According to the latest update from the U.S. Forest Service, a Type 3 organization assumed command of the Crater Ridge Fire on Monday, August 2. This team will be guiding the full suppression strategy still being employed in Bighorn National Forest to control and contain the flames.
Since first igniting on July 17, the Crater Ridge Fire has grown to 685 acres, and is 0% percent contained.
As of Monday, August 2, fire activity is being described as “mostly smoldering and creeping in areas of heavy fuel.” This heavy timber is fueling the fires and preventing rain from reaching the flames due to a dense canopy.
Indirect containment lines are the “weapon of choice” for the firefighters onsite. Natural barriers and heavy machinery are being utilized to accelerate the work. The containment lines are being placed in anticipation of future fire activity to control the fire’s spread and direction.
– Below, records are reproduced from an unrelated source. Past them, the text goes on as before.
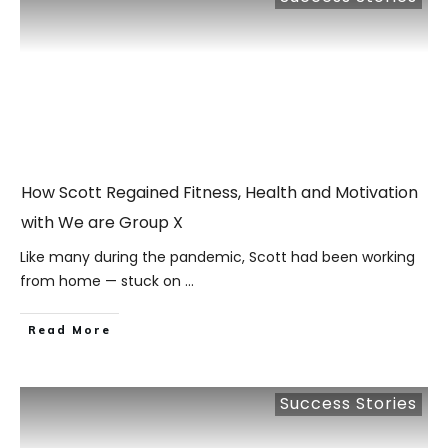
How Scott Regained Fitness, Health and Motivation
with We are Group X
Like many during the pandemic, Scott had been working
from home — stuck on
...
​Read More
Success Stories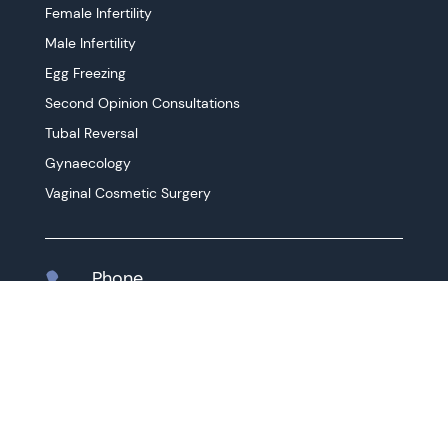
Female Infertility
Male Infertility
Egg Freezing
Second Opinion Consultations
Tubal Reversal
Gynaecology
Vaginal Cosmetic Surgery
Phone

03 9416 1767
Instagram

@drhossamelzeiny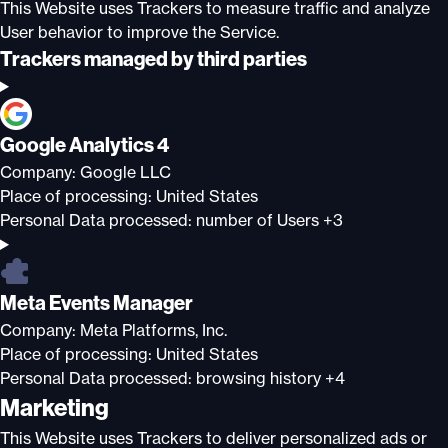
This Website uses Trackers to measure traffic and analyze
User behavior to improve the Service.
Trackers managed by third parties
Google Analytics 4
Company:
Google LLC
Place of processing:
United States
Personal Data processed:
number of Users +3
Meta Events Manager
Company:
Meta Platforms, Inc.
Place of processing:
United States
Personal Data processed:
browsing history +4
Marketing
This Website uses Trackers to deliver personalized ads or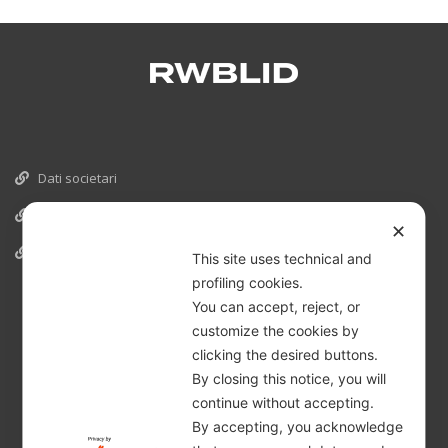
Dati societari
Cookies
✕
Informativa Privacy
This site uses technical and
profiling cookies.
You can accept, reject, or
customize the cookies by
clicking the desired buttons.
By closing this notice, you will
continue without accepting.
By accepting, you acknowledge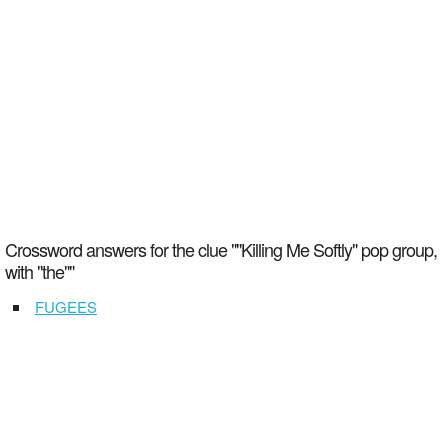
Crossword answers for the clue ""Killing Me Softly" pop group,
with "the""
FUGEES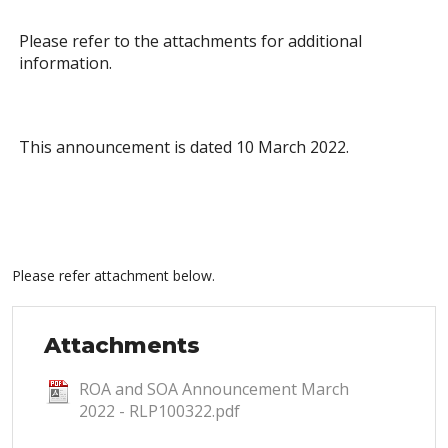
Please refer to the attachments for additional
information.
This announcement is dated 10 March 2022.
Please refer attachment below.
Attachments
ROA and SOA Announcement March
2022 - RLP100322.pdf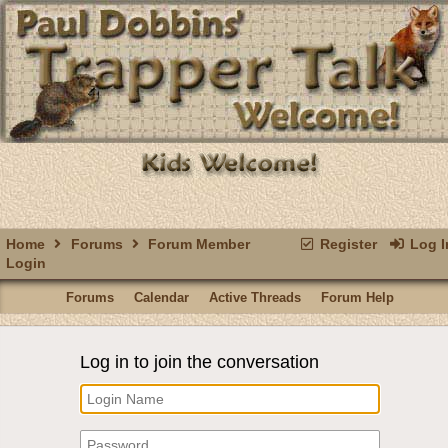
Home
Forums
Forum Member
Register
Log I
Login
Forums
Calendar
Active Threads
Forum Help
Log in to join the conversation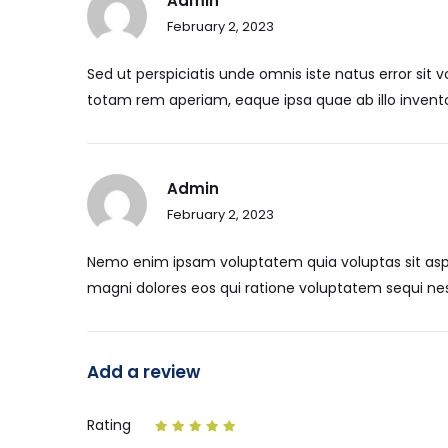
Admin
February 2, 2023
Sed ut perspiciatis unde omnis iste natus error s
totam rem aperiam, eaque ipsa quae ab illo inventor
Admin
February 2, 2023
Nemo enim ipsam voluptatem quia voluptas sit aspe
magni dolores eos qui ratione voluptatem sequi nes
Add a review
Rating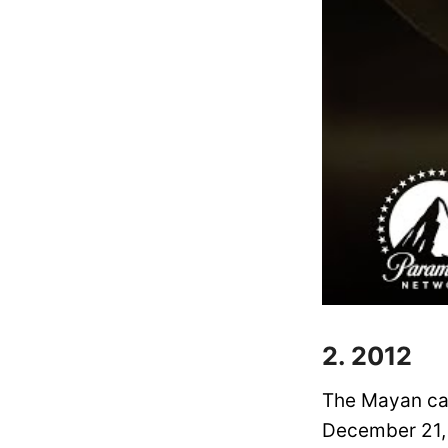
2. 2012
The Mayan cal
December 21, 2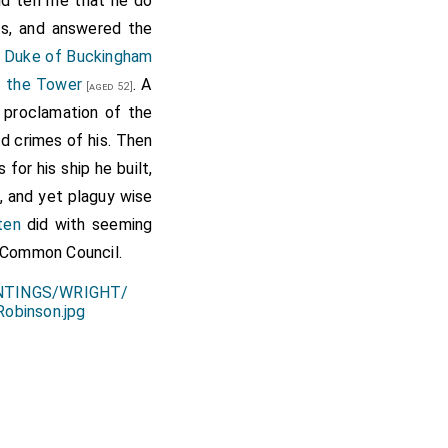
d tell me that he do
ets, and answered the
e
Duke of Buckingham
f the Tower
. A
[aged 52]
e proclamation of the
nd crimes of his. Then
for his ship he built,
s, and yet plaguy wise
ten
did with seeming
e Common Council.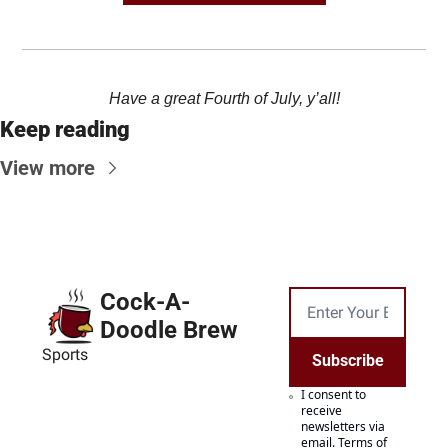
Have a great Fourth of July, y’all!
Keep reading
View more
Cock-A-
Doodle Brew
Sports
Subscribe
I consent to 
receive 
newsletters via 
email.
Terms of 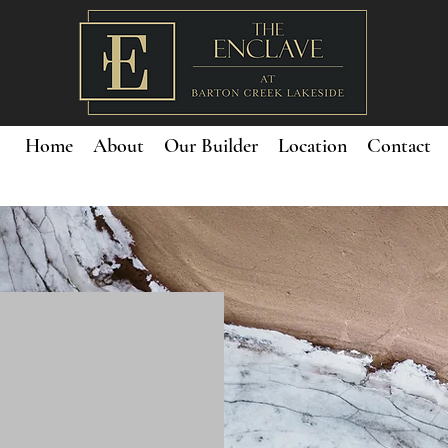
Home
About
Our Builder
Location
Contact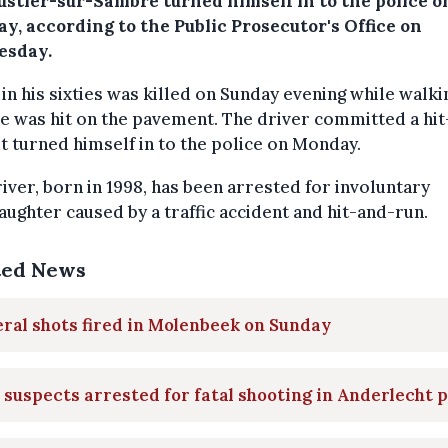
ustier-sur-Sambre turned himself in to the police o
y, according to the Public Prosecutor's Office on
sday.
in his sixties was killed on Sunday evening while walki
e was hit on the pavement. The driver committed a hi
t turned himself in to the police on Monday.
iver, born in 1998, has been arrested for involuntary
ughter caused by a traffic accident and hit-and-run.
ted News
ral shots fired in Molenbeek on Sunday
suspects arrested for fatal shooting in Anderlecht 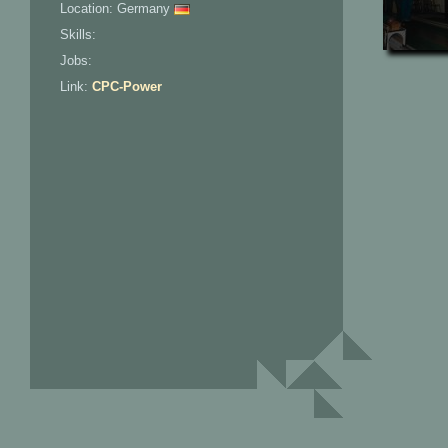
Location: Germany
Skills:
Jobs:
Link:
CPC-Power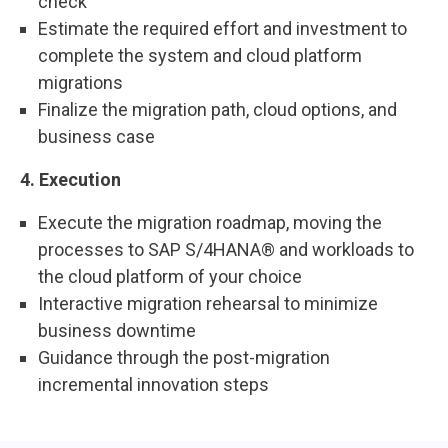
check
Estimate the required effort and investment to
complete the system and cloud platform
migrations
Finalize the migration path, cloud options, and
business case
4. Execution
Execute the migration roadmap, moving the
processes to SAP S/4HANA® and workloads to
the cloud platform of your choice
Interactive migration rehearsal to minimize
business downtime
Guidance through the post-migration
incremental innovation steps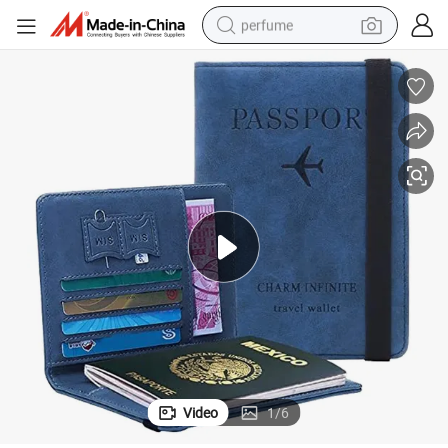
perfume
human hair wig
container house
tote bag
earbud
electric bike
weight loss capsule
electric scooter
Video
1
/
6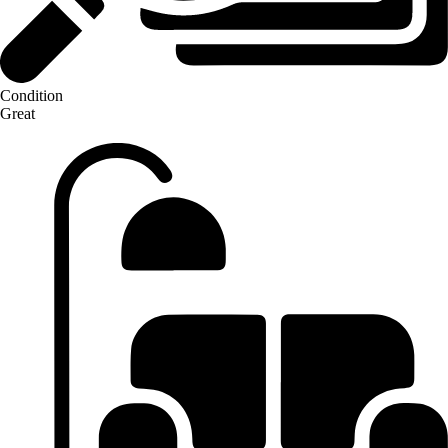
Condition
Great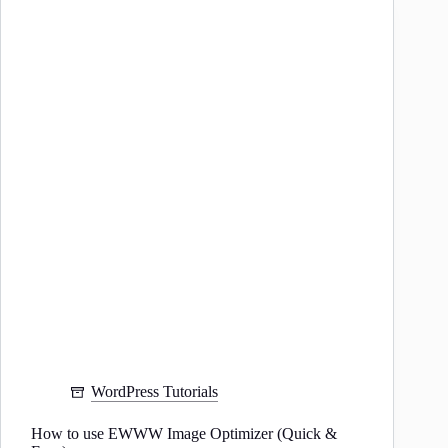
Slug
in
WordPress
WordPress Tutorials
How to use EWWW Image Optimizer (Quick &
Currently, firefighters are continuing to construct a handline in a northern section of the indirect containment line area inaccessible to heavy machinery. Working counterclockwise around the fire, another three to five days of barrier construction is expected.
Weather forecasts for Bighorn National Forest seem promising, with any precipitation providing welcome assistance to the on-site resources.
On Monday, high pressure started to break down, bringing a chance for showers and thunderstorms. Tuesday’s forecast also calls for a chance for slow-moving showers and thunderstorms.
Unfortunately, smoke from the Crater Ridge Fire is likely to persist in northwestern Wyoming skies for the discernible future. As a result, Wyoming’s air quality continues to be impacted by this fire and others in Canada and the Pacific Northwest.
The area closure implemented during the first days of the fire remains in effect. A sizeable portion of Bighorn National Forest remains closed to all vehicles and recreation while the fire remains active.
The Federal Aviation Administration has enacted a Temporary Flight Restriction (TFR) for the fire area and the nearby Stagecoach Reservoir. Drones are hazardous for pilots and ground crews, so that no pilots may operate an aircraft in the area.